Each line of the entries that mentions the string "trên" needs to be reported.

#####

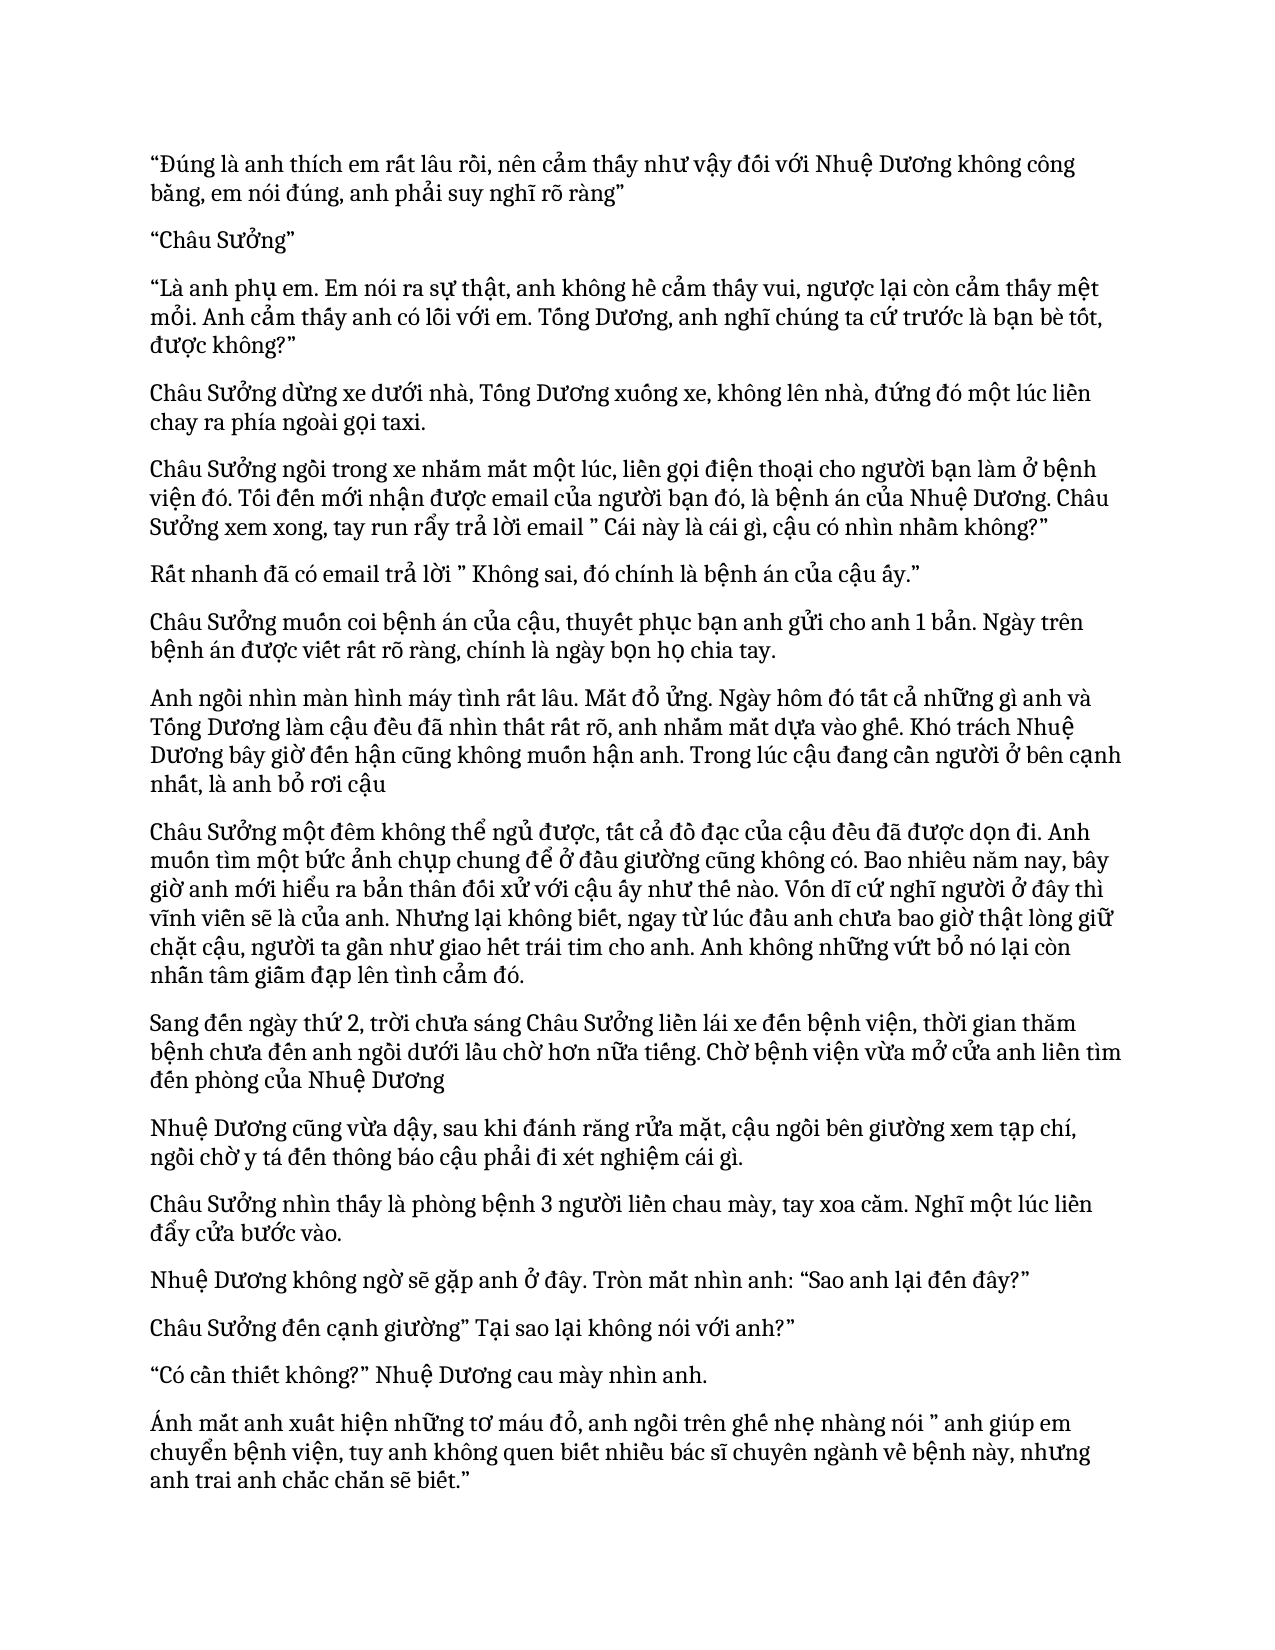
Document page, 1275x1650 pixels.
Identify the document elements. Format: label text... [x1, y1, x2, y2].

text Ánh mắt anh xuất hiện những tơ máu đỏ, anh ngồi trên ghế nhẹ nhàng nói ” anh giúp em chuyển bệnh viện, tuy anh không quen biết nhiều bác sĩ chuyên ngành về bệnh này, nhưng anh trai anh chắc chắn sẽ biết.” [150, 1409, 1125, 1495]
text Anh ngồi nhìn màn hình máy tình rất lâu. Mắt đỏ ửng. Ngày hôm đó tất cả những gì anh và Tống Dương làm cậu đều đã nhìn thất rất rõ, anh nhắm mắt dựa vào ghế. Khó trách Nhuệ Dương bây giờ đến hận cũng không muốn hận anh. Trong lúc cậu đang cần người ở bên cạnh nhất, là anh bỏ rơi cậu [150, 684, 1125, 799]
text Châu Sưởng nhìn thấy là phòng bệnh 3 người liền chau mày, tay xoa cằm. Nghĩ một lúc liền đẩy cửa bước vào. [150, 1190, 1125, 1247]
text Rất nhanh đã có email trả lời ” Không sai, đó chính là bệnh án của cậu ấy.” [150, 560, 1125, 589]
text “Có cần thiết không?” Nhuệ Dương cau mày nhìn anh. [150, 1361, 1125, 1390]
text “Châu Sưởng” [150, 226, 1125, 255]
text “Là anh phụ em. Em nói ra sự thật, anh không hề cảm thấy vui, ngược lại còn cảm thấy mệt mỏi. Anh cảm thấy anh có lỗi với em. Tống Dương, anh nghĩ chúng ta cứ trước là bạn bè tốt, được không?” [150, 274, 1125, 360]
text Châu Sưởng dừng xe dưới nhà, Tống Dương xuống xe, không lên nhà, đứng đó một lúc liền chay ra phía ngoài gọi taxi. [150, 379, 1125, 436]
text “Đúng là anh thích em rất lâu rồi, nên cảm thấy như vậy đối với Nhuệ Dương không công bằng, em nói đúng, anh phải suy nghĩ rõ ràng” [150, 150, 1125, 207]
text Châu Sưởng ngồi trong xe nhắm mắt một lúc, liền gọi điện thoại cho người bạn làm ở bệnh viện đó. Tối đến mới nhận được email của người bạn đó, là bệnh án của Nhuệ Dương. Châu Sưởng xem xong, tay run rẩy trả lời email ” Cái này là cái gì, cậu có nhìn nhầm không?” [150, 455, 1125, 541]
text Châu Sưởng muốn coi bệnh án của cậu, thuyết phục bạn anh gửi cho anh 1 bản. Ngày trên bệnh án được viết rất rõ ràng, chính là ngày bọn họ chia tay. [150, 607, 1125, 665]
text Châu Sưởng một đêm không thể ngủ được, tất cả đồ đạc của cậu đều đã được dọn đi. Anh muốn tìm một bức ảnh chụp chung để ở đầu giường cũng không có. Bao nhiêu năm nay, bây giờ anh mới hiểu ra bản thân đối xử với cậu ấy như thế nào. Vốn dĩ cứ nghĩ người ở đây thì vĩnh viễn sẽ là của anh. Nhưng lại không biết, ngay từ lúc đầu anh chưa bao giờ thật lòng giữ chặt cậu, người ta gần như giao hết trái tim cho anh. Anh không những vứt bỏ nó lại còn nhẫn tâm giẫm đạp lên tình cảm đó. [150, 817, 1125, 990]
text Nhuệ Dương không ngờ sẽ gặp anh ở đây. Tròn mắt nhìn anh: “Sao anh lại đến đây?” [150, 1266, 1125, 1295]
text Châu Sưởng đến cạnh giường” Tại sao lại không nói với anh?” [150, 1314, 1125, 1342]
text Sang đến ngày thứ 2, trời chưa sáng Châu Sưởng liền lái xe đến bệnh viện, thời gian thăm bệnh chưa đến anh ngồi dưới lầu chờ hơn nữa tiếng. Chờ bệnh viện vừa mở cửa anh liền tìm đến phòng của Nhuệ Dương [150, 1009, 1125, 1095]
text Nhuệ Dương cũng vừa dậy, sau khi đánh răng rửa mặt, cậu ngồi bên giường xem tạp chí, ngồi chờ y tá đến thông báo cậu phải đi xét nghiệm cái gì. [150, 1114, 1125, 1171]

#####

> _EXERCISE ANSWER_
text Ánh mắt anh xuất hiện những tơ máu đỏ, anh ngồi trên ghế nhẹ nhàng nói ” anh giúp em chuyển bệnh viện, tuy anh không quen biết nhiều bác sĩ chuyên ngành về bệnh này, nhưng anh trai anh chắc chắn sẽ biết.” [150, 1409, 1125, 1495]
text Châu Sưởng muốn coi bệnh án của cậu, thuyết phục bạn anh gửi cho anh 1 bản. Ngày trên bệnh án được viết rất rõ ràng, chính là ngày bọn họ chia tay. [150, 607, 1125, 665]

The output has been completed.